▶ _Texto fornecido_:
----
Recife, 1 de junho de 2008. Um jogo ruim entre Náutico e Botafogo era disputado no acanhado estádio dos Aflitos, válido pela quarta rodada do Brasileiro. A partida já começou com um atraso de aproximadamente dez minutos, por pura falta de organização do mandante.
Iniciado o jogo, via-se que algo estranho estava acontecendo. O jogo estava esquisito, uma pelada. O zagueiro André Luis, do Botafogo, estava visivelmente alterado emocionalmente. Não cabe a ninguém – absolutamente ninguém – lançar informações falsas, dizendo que o nervosismo era devido à eliminação da Copa do Brasil. Se o fosse, o nervosismo seria visto em todo o time, e não apenas em um único jogador. Ninguém saberá o que realmente passava pela cabeça do zagueiro. O time vem atuando mal há tempos – desde as finais do carioca – e não foi somente a eliminação para o gigante da segundona que provocou isso.
André já havia tomado um cartão amarelo por reclamação, quando, minutos depois, ao perder uma bola no ataque, tentou recuperá-la. O lateral Ruy “Cabeção” partia com a bola dominada quando foi desarmado por André Luis. Aí começam os problemas.
Ainda que o lance se caracterize por um carrinho por trás, não se vê intenção em matar a jogada, em derrubar o adversário. Ele se coloca à direita do jogador do Náutico, estica a perna esquerda (logo diminuindo os indícios de que queria matar a jogada, já que se o quisesse seria muito mais prático usar a perna direita, travando o adversário) e toca na bola. No entanto, existem as malandragens do futebol, e o Ruy cai no gramado, se joga, chega a quicar no campo, dando àquele lance pinturas de uma falta desleal e hedionda.
Desleal e hediondo foi o que aconteceu depois.
O árbitro Wilson Seneme aplicou o segundo amarelo e logo, o vermelho. O jogador tentou se justificar. Não adiantava mais. Saiu de campo irritadíssimo, chutou uma garrafa de água, que acabou caindo na torcida (que fica quase dentro do campo, separada apenas por uma grade – uma várzea) - garrafa esta que provocou uma denúncia de um torcedor na delegacia do estádio, e que complicaria a situação do jogador - e por fim mandou dedos do meio para os torcedores adversários. É exatamente nesse instante que começa uma das maiores vergonhas já proporcionadas por uma polícia militar. Extremamente despreparados, e talvez até torcedores do time pernambucano, os PMs pernambucanos resolveram prender o zagueiro alvinegro por ter feito gestos para a torcida. Fica aqui o aviso aos amigos: nunca mandem ninguém para aquele lugar por meio de dedos, pois vocês podem ir em cana!
----
▶ _Linhas de dados_:

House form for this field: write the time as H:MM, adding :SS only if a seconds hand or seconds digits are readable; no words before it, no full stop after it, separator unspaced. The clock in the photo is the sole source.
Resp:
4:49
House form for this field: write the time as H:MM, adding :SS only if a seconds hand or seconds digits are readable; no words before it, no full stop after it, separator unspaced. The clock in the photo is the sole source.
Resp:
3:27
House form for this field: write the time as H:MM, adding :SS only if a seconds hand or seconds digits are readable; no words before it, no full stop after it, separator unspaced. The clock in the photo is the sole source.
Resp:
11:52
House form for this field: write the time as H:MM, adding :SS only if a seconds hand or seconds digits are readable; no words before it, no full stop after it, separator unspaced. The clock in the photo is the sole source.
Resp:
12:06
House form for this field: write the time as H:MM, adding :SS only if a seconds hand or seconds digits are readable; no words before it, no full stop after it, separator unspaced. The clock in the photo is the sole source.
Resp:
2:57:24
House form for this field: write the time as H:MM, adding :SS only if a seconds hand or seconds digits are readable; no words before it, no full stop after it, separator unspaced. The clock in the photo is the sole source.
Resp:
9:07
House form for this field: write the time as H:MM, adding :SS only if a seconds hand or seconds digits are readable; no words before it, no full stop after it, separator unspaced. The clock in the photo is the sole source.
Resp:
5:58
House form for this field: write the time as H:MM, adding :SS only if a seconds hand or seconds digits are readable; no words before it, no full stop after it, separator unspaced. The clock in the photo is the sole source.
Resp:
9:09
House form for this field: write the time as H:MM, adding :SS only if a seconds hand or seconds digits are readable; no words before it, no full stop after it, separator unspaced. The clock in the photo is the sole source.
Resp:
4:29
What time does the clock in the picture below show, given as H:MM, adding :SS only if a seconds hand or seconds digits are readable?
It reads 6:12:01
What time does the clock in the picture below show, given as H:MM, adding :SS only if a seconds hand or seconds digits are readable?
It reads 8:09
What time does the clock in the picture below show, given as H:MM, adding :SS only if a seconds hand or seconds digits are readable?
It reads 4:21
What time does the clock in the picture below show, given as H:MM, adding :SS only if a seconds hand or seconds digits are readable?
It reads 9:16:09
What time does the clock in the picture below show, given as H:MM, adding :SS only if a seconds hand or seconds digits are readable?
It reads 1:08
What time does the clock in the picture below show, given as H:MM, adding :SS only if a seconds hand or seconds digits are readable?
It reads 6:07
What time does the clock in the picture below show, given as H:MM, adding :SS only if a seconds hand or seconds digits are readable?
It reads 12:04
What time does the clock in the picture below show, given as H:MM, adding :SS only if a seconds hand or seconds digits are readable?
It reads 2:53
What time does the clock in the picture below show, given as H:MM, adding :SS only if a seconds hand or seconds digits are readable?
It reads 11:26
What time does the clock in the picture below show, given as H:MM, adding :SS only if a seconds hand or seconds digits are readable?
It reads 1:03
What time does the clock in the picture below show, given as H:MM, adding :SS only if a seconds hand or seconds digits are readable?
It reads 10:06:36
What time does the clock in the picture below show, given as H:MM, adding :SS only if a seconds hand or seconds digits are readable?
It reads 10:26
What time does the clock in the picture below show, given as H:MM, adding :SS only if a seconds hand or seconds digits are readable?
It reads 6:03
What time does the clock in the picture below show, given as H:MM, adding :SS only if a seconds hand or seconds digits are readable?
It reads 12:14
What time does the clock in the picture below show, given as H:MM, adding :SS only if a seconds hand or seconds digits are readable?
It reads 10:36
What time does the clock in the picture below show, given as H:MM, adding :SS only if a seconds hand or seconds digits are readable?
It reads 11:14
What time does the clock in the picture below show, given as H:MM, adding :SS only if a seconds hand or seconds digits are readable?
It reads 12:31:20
----
▶ _Tarefa proposta 1_:
Responda com base no relato sobre Náutico x Botafogo:
(a) A partida era válida por qual rodada do Brasileiro?
(b) Qual era o nome do árbitro?
(c) O que André Luis chutou ao sair de campo?
▶ _Tarefa proposta 2_:
Escreva a continuação do relato sobre Náutico x Botafogo a partir do ponto em que ele termina.
As linhas não têm relação com o relato sobre Náutico x Botafogo.

▶ _Resultado 1_:
(a) Pela quarta rodada.
(b) Wilson Seneme.
(c) Uma garrafa de água.

▶ _Resultado 2_:
André Luis, assustado com aquilo tudo, tentava desvencilhar-se da truculência policial orquestrada por uma tal Lucia Helena, aspirante a tenente se aproveitando dos holofotes para tentar aparecer e mostrar serviço. ‘Grandão’, o zagueiro conseguiu, depois de cair por várias vezes, se soltar dos “homens da lei” e se dirigiu ao vestiário, que ficava do outro lado do campo (mais um absurdo da “Rua Bariri do Nordeste”). Surpresa: a porta foi trancada, sabe Deus por quem. Acuado feito um meliante num beco sem saída, o zagueiro foi cercado pelos truculentos PMs na escada do vestiário. O atacante Fábio tentava desesperadamente dialogar e proteger o companheiro de equipe. Foi agarrado pela polícia e praticamente jogado para dentro do campo, Enquanto o lateral-direito Alessandro era agredido com spray de pimenta:
“Estava tentando tirar nossos jogadores da confusão na porta do vestiário, quando alguém veio por trás de mim, levantou minha camisa e jogou o spray. A sensação foi horrível. Meus olhos começaram a arder, minha garganta fechou e não conseguia respirar, até que vomitei sangue”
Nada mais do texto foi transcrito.